Section 12 – Confidentiality and security of your personal data 

We are committed to keeping the personal data you provide to us secure and we have implemented information security policies, rules and technical measures to protect the personal data under our control from unauthorised access, improper use or disclosure, unauthorised modification and unlawful destruction or accidental loss. In addition, all our employees and data processors (i.e. those who process your personal data on our behalf) are obliged to respect the confidentiality of the personal data of all users of our website and those who purchase our products and services.

PCI Compliance. To the extent applicable to the User Services, we are responsible for providing the User Services in a manner that is consistent with the highest certification level (PCI Level 1) provided by the PCI-DSS requirements. sunday’s certification is confirmed annually by a qualified security assessor (QSA).

Section 13 – Recommendation Algorithms  

We use advanced technologies to analyze user data and enhance our services. These tools help us gain deeper insights into your preferences and behaviors, allowing us to provide a more tailored experience by offering personalized content, such as customized tip suggestions.
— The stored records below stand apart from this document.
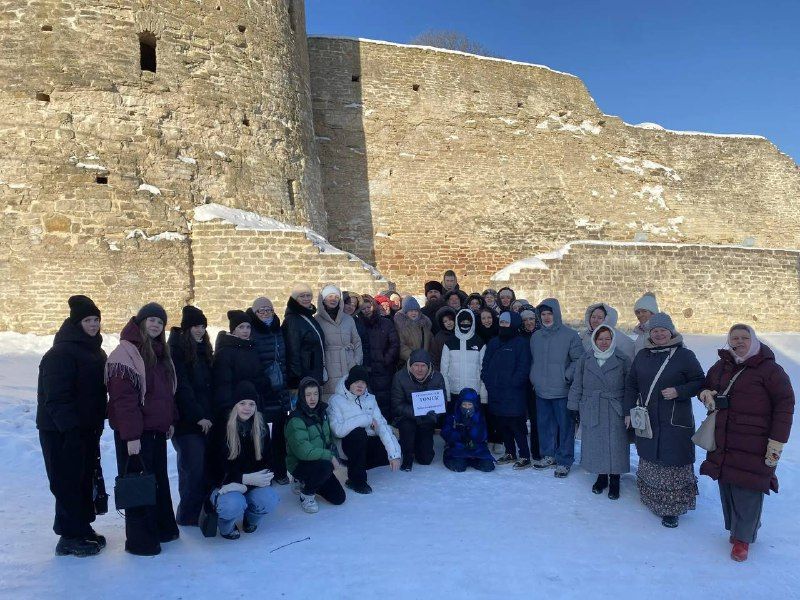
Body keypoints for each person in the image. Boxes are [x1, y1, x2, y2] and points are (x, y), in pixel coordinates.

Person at [698, 324, 794, 561]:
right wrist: (706, 394)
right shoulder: (722, 366)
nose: (739, 342)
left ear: (754, 341)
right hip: (724, 436)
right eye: (734, 338)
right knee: (728, 485)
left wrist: (777, 442)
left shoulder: (770, 370)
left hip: (755, 441)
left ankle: (743, 539)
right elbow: (705, 385)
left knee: (749, 487)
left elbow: (785, 406)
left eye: (744, 338)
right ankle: (738, 529)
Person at [37, 295, 107, 557]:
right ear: (76, 324)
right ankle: (68, 537)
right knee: (66, 481)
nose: (93, 324)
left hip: (85, 429)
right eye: (88, 320)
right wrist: (70, 429)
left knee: (83, 479)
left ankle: (81, 527)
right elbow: (56, 397)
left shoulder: (95, 351)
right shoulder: (60, 353)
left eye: (96, 319)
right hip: (61, 431)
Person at [106, 302, 179, 556]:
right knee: (139, 486)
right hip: (136, 433)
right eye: (152, 320)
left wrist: (170, 420)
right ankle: (141, 542)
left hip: (155, 431)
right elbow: (123, 400)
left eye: (160, 322)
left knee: (156, 482)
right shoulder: (125, 353)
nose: (156, 325)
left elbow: (165, 394)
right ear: (141, 322)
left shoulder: (159, 352)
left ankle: (162, 529)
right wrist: (131, 436)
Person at [624, 312, 704, 528]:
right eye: (655, 331)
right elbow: (631, 384)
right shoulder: (643, 355)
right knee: (650, 455)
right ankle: (650, 498)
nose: (659, 334)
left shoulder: (684, 355)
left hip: (674, 418)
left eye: (663, 330)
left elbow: (699, 381)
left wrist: (679, 391)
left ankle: (672, 508)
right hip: (648, 416)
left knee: (672, 458)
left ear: (671, 332)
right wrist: (628, 411)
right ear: (649, 333)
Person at [206, 381, 279, 540]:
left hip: (251, 484)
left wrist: (248, 483)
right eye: (242, 403)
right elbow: (213, 469)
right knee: (232, 505)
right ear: (235, 405)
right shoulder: (220, 427)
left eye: (251, 404)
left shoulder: (261, 426)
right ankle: (226, 527)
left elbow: (270, 462)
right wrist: (241, 479)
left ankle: (251, 519)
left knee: (270, 499)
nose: (247, 408)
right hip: (225, 486)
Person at [568, 325, 631, 499]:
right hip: (592, 407)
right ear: (594, 340)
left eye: (607, 339)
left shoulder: (623, 359)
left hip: (615, 407)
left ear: (613, 340)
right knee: (597, 444)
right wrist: (573, 406)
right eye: (600, 339)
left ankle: (615, 478)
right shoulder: (585, 359)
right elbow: (577, 383)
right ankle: (602, 476)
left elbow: (630, 387)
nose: (604, 342)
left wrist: (628, 409)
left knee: (616, 444)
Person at [168, 305, 214, 526]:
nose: (200, 330)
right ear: (187, 328)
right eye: (196, 326)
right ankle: (187, 516)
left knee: (205, 468)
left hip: (206, 419)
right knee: (192, 470)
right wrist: (198, 416)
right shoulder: (177, 351)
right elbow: (182, 388)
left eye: (203, 326)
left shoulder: (204, 349)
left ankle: (203, 512)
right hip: (187, 422)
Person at [529, 298, 583, 477]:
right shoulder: (536, 337)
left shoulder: (570, 335)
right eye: (543, 314)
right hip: (541, 390)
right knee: (544, 425)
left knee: (565, 427)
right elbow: (534, 361)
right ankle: (548, 455)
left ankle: (564, 460)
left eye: (549, 314)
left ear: (556, 314)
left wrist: (566, 376)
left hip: (562, 390)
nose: (546, 317)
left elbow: (579, 360)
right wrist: (534, 377)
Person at [327, 366, 402, 494]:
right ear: (350, 382)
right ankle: (356, 481)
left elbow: (382, 426)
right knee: (358, 434)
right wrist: (366, 419)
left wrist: (394, 454)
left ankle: (359, 465)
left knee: (388, 445)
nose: (360, 385)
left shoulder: (370, 399)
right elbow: (337, 430)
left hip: (365, 443)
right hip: (346, 447)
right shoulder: (336, 401)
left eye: (363, 382)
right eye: (357, 382)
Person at [246, 297, 290, 485]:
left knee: (279, 434)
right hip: (263, 390)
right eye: (261, 310)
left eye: (269, 310)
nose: (265, 313)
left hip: (280, 388)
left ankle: (280, 471)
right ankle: (265, 473)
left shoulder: (278, 329)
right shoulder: (251, 331)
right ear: (255, 313)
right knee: (261, 434)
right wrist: (262, 383)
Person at [285, 377, 346, 513]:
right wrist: (329, 456)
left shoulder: (322, 413)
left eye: (315, 394)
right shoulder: (296, 419)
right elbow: (303, 451)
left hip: (320, 463)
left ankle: (310, 481)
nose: (312, 398)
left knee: (339, 498)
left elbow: (328, 438)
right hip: (300, 464)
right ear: (302, 396)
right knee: (326, 466)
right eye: (308, 395)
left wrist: (333, 453)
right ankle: (306, 494)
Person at [482, 312, 532, 469]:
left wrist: (514, 383)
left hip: (514, 392)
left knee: (517, 425)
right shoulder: (494, 342)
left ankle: (524, 455)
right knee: (502, 424)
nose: (503, 325)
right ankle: (510, 452)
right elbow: (485, 364)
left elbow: (523, 367)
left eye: (506, 322)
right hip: (496, 391)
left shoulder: (521, 343)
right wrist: (488, 381)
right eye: (501, 322)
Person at [391, 349, 447, 470]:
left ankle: (418, 444)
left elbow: (442, 403)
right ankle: (407, 455)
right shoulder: (400, 377)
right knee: (407, 428)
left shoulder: (437, 377)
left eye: (423, 366)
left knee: (426, 459)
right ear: (410, 365)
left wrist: (434, 415)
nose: (419, 369)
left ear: (429, 366)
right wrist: (417, 412)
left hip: (427, 419)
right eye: (416, 365)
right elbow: (397, 405)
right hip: (407, 417)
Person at [213, 310, 272, 421]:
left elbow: (259, 374)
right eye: (241, 327)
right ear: (234, 329)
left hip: (254, 403)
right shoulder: (225, 352)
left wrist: (265, 384)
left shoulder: (252, 348)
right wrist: (227, 409)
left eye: (248, 327)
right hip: (236, 406)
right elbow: (223, 383)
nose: (245, 330)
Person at [315, 284, 363, 399]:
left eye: (336, 297)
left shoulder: (348, 319)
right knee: (330, 399)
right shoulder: (316, 320)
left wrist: (356, 362)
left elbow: (357, 342)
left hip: (348, 365)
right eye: (330, 296)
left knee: (350, 400)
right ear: (323, 299)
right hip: (328, 366)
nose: (333, 299)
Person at [359, 295, 400, 418]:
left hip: (384, 368)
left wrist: (386, 360)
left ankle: (387, 424)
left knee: (385, 399)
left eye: (369, 307)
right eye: (363, 308)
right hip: (366, 368)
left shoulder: (386, 323)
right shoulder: (359, 324)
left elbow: (394, 343)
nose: (367, 310)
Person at [441, 309, 487, 412]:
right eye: (462, 322)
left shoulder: (479, 343)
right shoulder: (449, 343)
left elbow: (484, 370)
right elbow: (444, 371)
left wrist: (483, 396)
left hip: (474, 393)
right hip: (454, 392)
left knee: (474, 419)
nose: (465, 324)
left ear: (472, 322)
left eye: (468, 322)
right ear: (457, 322)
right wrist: (447, 395)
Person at [282, 283, 326, 390]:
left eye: (308, 295)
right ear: (295, 299)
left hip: (313, 370)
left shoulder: (308, 316)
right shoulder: (292, 320)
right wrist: (295, 379)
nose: (306, 299)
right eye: (302, 296)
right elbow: (292, 351)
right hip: (304, 374)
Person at [441, 388, 495, 473]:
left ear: (474, 405)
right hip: (458, 447)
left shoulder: (479, 416)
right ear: (460, 404)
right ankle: (461, 460)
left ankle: (470, 460)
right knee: (458, 466)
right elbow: (445, 432)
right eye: (464, 404)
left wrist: (471, 427)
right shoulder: (453, 415)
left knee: (488, 466)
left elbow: (483, 435)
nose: (467, 407)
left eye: (470, 405)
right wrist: (460, 434)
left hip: (477, 448)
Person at [394, 296, 433, 366]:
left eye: (416, 311)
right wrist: (413, 357)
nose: (414, 313)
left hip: (425, 361)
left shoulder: (424, 324)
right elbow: (401, 345)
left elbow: (431, 341)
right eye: (411, 311)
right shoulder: (401, 326)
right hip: (409, 361)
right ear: (405, 312)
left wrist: (428, 356)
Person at [343, 291, 371, 372]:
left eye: (354, 305)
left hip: (355, 365)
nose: (350, 307)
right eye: (348, 303)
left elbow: (365, 345)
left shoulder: (358, 323)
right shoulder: (332, 321)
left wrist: (365, 366)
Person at [429, 305, 456, 370]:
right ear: (441, 324)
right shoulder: (438, 338)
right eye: (445, 321)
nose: (449, 323)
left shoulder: (460, 334)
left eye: (450, 320)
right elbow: (434, 358)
Section 14 – Personal data of minors 

We do not intentionally gather personal data from users who are under the age of 18. If we learn that a child under the age of 18 has submitted personal data to sunday, we will attempt to delete such data as soon as possible. If you believe that we might have any personal data from a child under 18, please contact us at dataprivacy@sundayapp.com.

Section 15 – Your rights as a data subject

The GDPR gives you certain rights regarding your personal data. If you are located in Europe, the UK, or Switzerland you may ask us to take the following actions in relation to your personal data that we hold:

  • Access. Provide you with information about our processing of your personal data and give you access to your personal data.
  • Correct. Update or correct inaccuracies in your personal data.
  • Delete. Delete your personal data where there is no good reason for us continuing to process it – you also have the right to ask us to delete or remove your personal data where you have exercised your right to object to processing (see below).
  • Transfer. Transfer a machine-readable copy of your personal data to you or a third party of your choice.
  • Restrict. Restrict the processing of your personal data, for example if you want us to establish its accuracy or the reason for processing it.
  • Object. Object to our processing of your personal data where we are relying on Legitimate Interests – you also have the right to object where we are processing your personal data for direct marketing purposes.
  • Withdraw Consent. When we use your personal data based on your consent, you have the right to withdraw that consent at any time.

Exercising These Rights. You may submit these requests by email to dataprivacy@sundayapp.com. We may request specific information from you to help us confirm your identity and process your request. Whether or not we are required to fulfil any request you make will depend on a number of factors (e.g., why and how we are processing your personal data), if we reject any request you may make (whether in whole or in part) we will let you know our grounds for doing so at the time, subject to any legal restrictions.